--- Material for this exercise ---

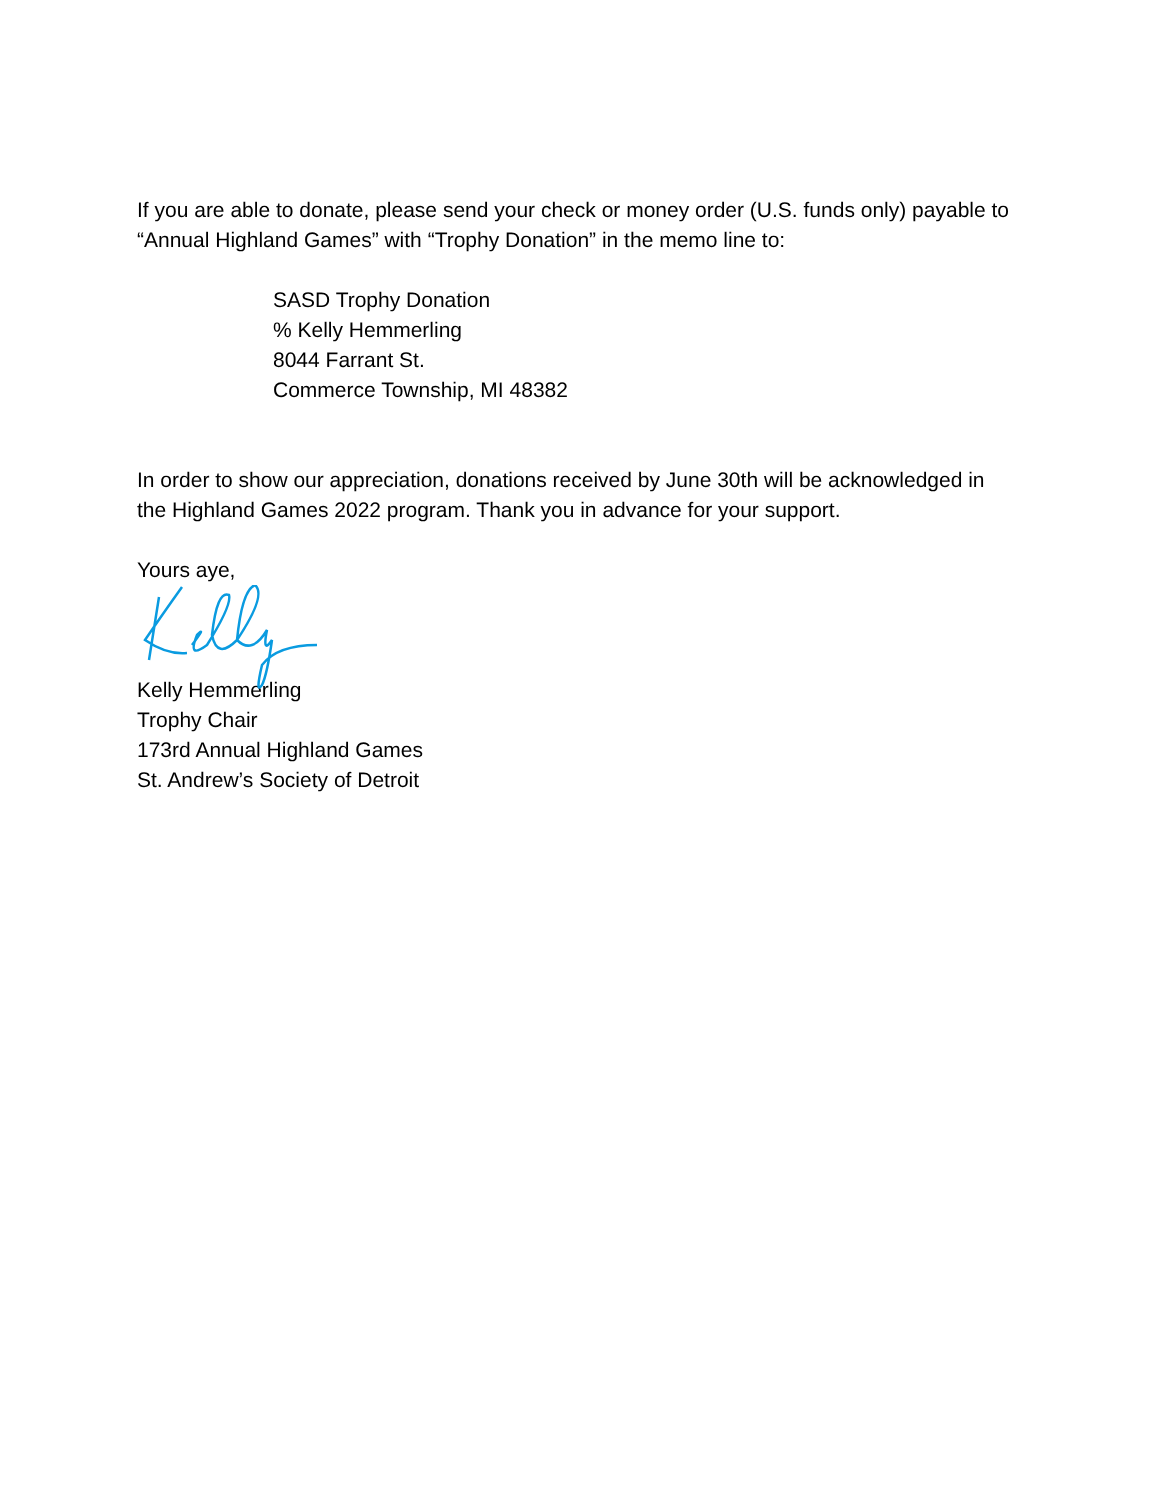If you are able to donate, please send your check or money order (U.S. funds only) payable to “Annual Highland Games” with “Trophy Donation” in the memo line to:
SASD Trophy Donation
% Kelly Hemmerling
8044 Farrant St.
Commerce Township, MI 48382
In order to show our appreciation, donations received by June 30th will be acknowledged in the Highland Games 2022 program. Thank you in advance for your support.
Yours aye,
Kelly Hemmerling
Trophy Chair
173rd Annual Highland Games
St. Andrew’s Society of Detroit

---

Prompt: Transcribe the material above in full. No picture is to be copied.

Result:
If you are able to donate, please send your check or money order (U.S. funds only) payable to “Annual Highland Games” with “Trophy Donation” in the memo line to:
SASD Trophy Donation
% Kelly Hemmerling
8044 Farrant St.
Commerce Township, MI 48382
In order to show our appreciation, donations received by June 30th will be acknowledged in the Highland Games 2022 program. Thank you in advance for your support.
Yours aye,
Kelly Hemmerling
Trophy Chair
173rd Annual Highland Games
St. Andrew’s Society of Detroit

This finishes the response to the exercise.